Le vin fait le reste
Avant Sparte (Sparti), un haut plateau est peuplé de jolies plantations de châtaigniers nus, de noyers et de tulipes sauvages frissonnant sous le vent du Nord. Agios Petros. Karyes. Petite vipère à cornes sur la piste, tortue antédiluvienne dans les cistes. A Vresthena, le patron de la taverne nous grille des païdakia arniou (côtes d’agneau) avant d’aller traire ses brebis. Là, il y a Yannis, 68 ans, éleveur, 500 bêtes à traire deux fois par jour. A la main. Seul ? Non, dit-il, il a deux aides. Et voilà qu’à la fin du repas, un quart de rosé atterrit sur les carreaux de notre nappe. De Yannis, le berger !

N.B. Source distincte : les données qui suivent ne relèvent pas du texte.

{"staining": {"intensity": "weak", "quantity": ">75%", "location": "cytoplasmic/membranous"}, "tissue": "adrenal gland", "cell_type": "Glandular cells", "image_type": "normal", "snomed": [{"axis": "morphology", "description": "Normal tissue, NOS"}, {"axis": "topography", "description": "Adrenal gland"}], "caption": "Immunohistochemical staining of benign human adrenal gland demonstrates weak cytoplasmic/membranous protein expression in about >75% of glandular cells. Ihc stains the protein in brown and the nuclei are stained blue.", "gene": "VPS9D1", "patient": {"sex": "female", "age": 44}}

Non, l’hospitalité grecque n’est pas qu’une légende. A Krinofyta, Georgia nous rattrape en courant : sa vieille mère, qui nous a vus passer, désire nous inviter. « Pour vous permettre de vous reposer un peu », argumente-t-elle. Nous finissons devant une omelette-salade-patates, le cœur en fête. A la source de Makomata, quelques jours plus tard dans le massif du Taygetos, quatre agriculteurs préparent le casse-croûte. La bonbonne de vin est dans la fontaine, et la gentillesse sous le coton des épaisses chemises. Pas loin. Quelques mots de grec suffisent. Le vin fait le reste. On nous indique où trouver de la crapaudine, on nous parle du plus vieux platane du monde, celui d’Arna, prochaine étape : 2000 ans d’âge, 35 mètres de hauteur, 100 mètres d’envergure, 14 mètres de tour de taille. « Et lui, il boit 2,5 mètres cube par jour ! », lance Spiros, le verre à la main. Oui, mais de l’eau !
« L’ouzo, avec ou sans ? » La voix de ma compagne me sort de mes pensées. Les souvenirs font place à la réalité : « L’ouzo ? Sans eau ! » C’est déjà l’heure de l’apéro à Agios Nikolaos.